MATERIAL FOR THIS EXERCISE section start

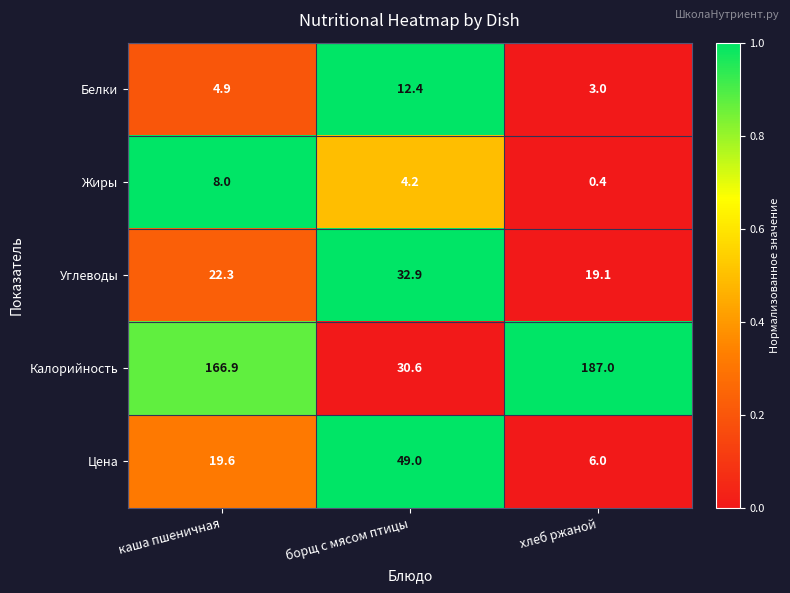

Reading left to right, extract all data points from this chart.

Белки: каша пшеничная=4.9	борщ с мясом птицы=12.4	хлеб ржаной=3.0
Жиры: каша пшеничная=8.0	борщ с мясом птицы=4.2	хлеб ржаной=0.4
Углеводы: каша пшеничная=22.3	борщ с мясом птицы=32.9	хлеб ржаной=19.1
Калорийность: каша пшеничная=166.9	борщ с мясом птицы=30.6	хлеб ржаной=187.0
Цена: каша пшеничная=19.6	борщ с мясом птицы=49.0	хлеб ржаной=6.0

MATERIAL FOR THIS EXERCISE section end
MATERIAL FOR THIS EXERCISE section start

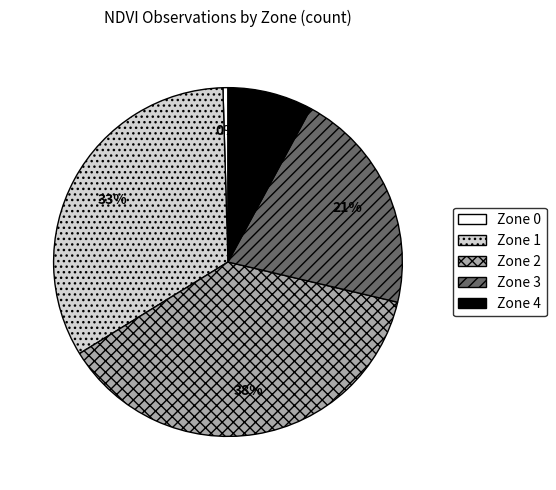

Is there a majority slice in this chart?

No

MATERIAL FOR THIS EXERCISE section end
MATERIAL FOR THIS EXERCISE section start

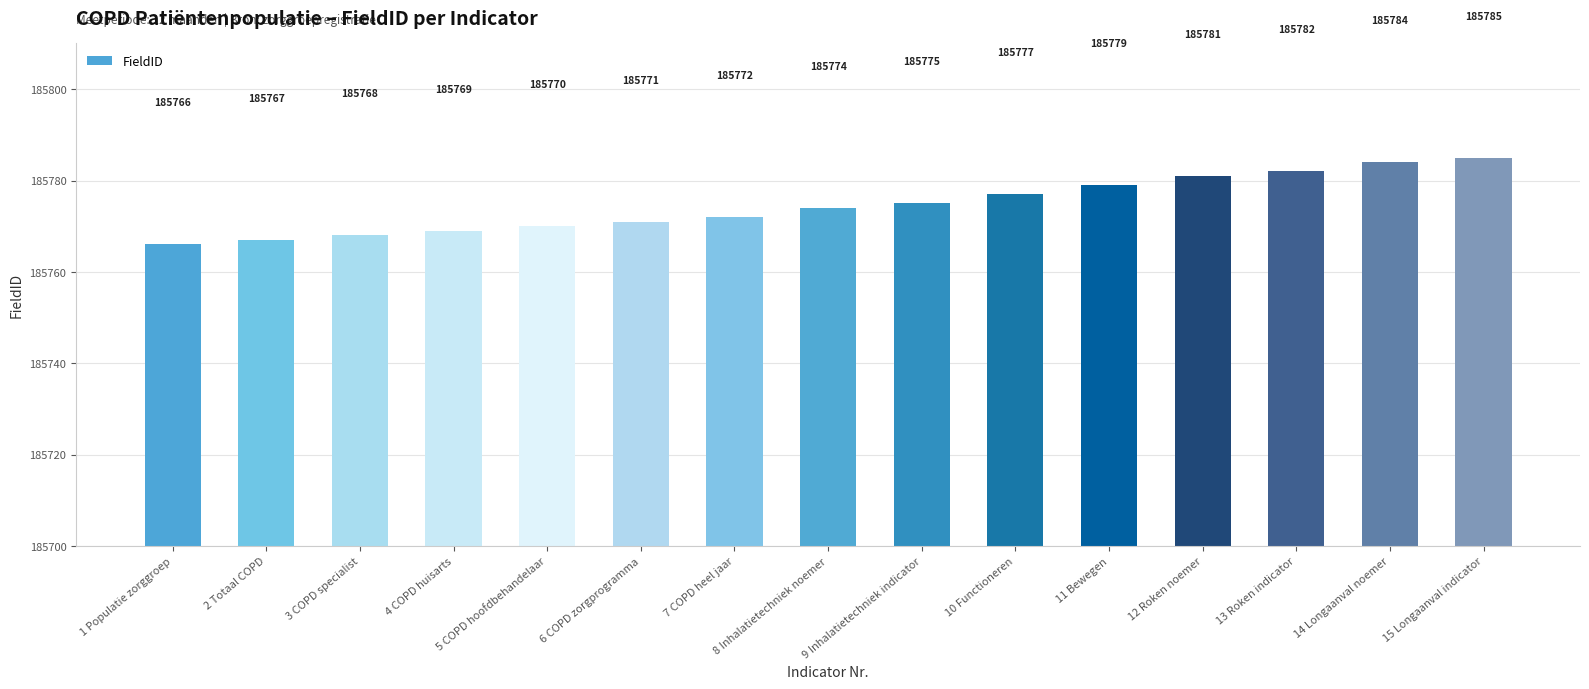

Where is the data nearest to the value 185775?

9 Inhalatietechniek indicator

MATERIAL FOR THIS EXERCISE section end

[JOB ITEM]
How many lines of the material above contain the string "ржаной"? Case counts. Give only the number.

[YOUR RESPONSE]
5